Is there anything wrong with my packages?

Thanks for your help! Best, Claire

sentisci commented 1 year ago

I have encountered the same exact issue.. Has anyone resolved the above issue?

ClaireZ1212 commented 1 year ago

One more issue in Step. Extend results to the full datasets :

## Extend results to the full datasets
obj <- ProjectIntegration(object = obj, sketched.assay = "sketch", assay = "RNA", reduction = "integrated.mnn")
## Error
Warning: Changing path in object to point to new BPCells directory location
966 atomic cells identified in the sketched.assay
Correcting embeddings
Error in UnSketchEmbeddings(atom.data = LayerData(object = object[[sketched.assay]],  :
  fetures in atom.data and orig.data are not identical
Calls: ProjectIntegration -> UnSketchEmbeddings
Execution halted

This error can be fixed by adding JoinLayers() and split() before ProjectIntegration()
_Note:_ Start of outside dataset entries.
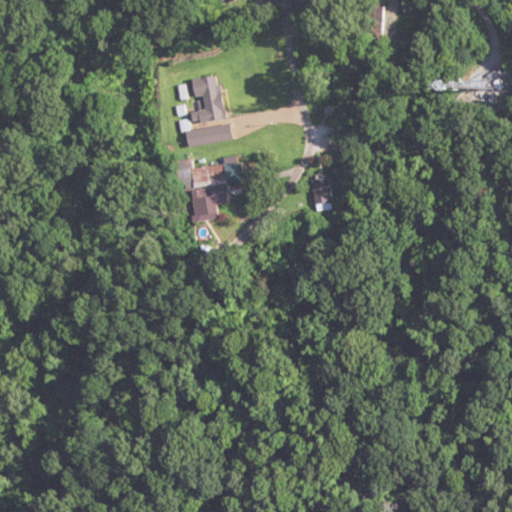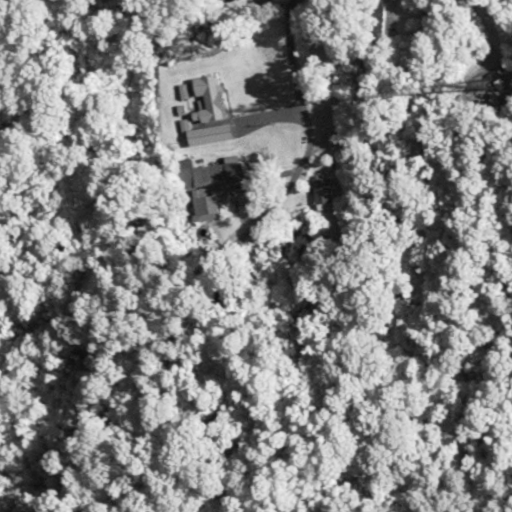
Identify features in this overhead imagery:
road: (511, 31)
building: (217, 98)
building: (218, 134)
building: (217, 135)
building: (212, 176)
building: (327, 193)
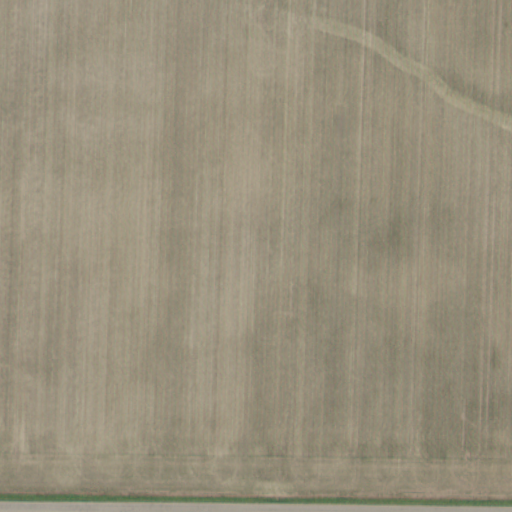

obj[["RNA"]] <- JoinLayers(obj[["RNA"]]) 
obj[["RNA"]] <- split(obj[["RNA"]], f = obj$Sample)
obj <- ProjectIntegration(object = obj, sketched.assay = "sketch", assay = "RNA", reduction = "integrated.mnn")
obj <- ProjectData(object = obj, sketched.assay = "sketch", assay = "RNA", sketched.reduction = "integrated.mnn.full",full.reducti    on = "integrated.mnn.full", dims = 1:50, refdata = list(cluster_full = "seurat_clusters"))

#done

But it seems that Suerat v5 JoinLayers() is not available for large datasets now (See 2, Error: vector::reserve or #4752 ).

dcollins15 commented 4 months ago

Thanks for using Seurat!

It appears that this issue has gone stale. In an effort to keep our Issues board from getting more unruly than it already is, we’re going to begin closing out issues that haven’t had any activity since the release of v4.4.0.

If this issue is still relevant we strongly encourage you to reopen or repost it, especially if you didn’t initially receive a response from us.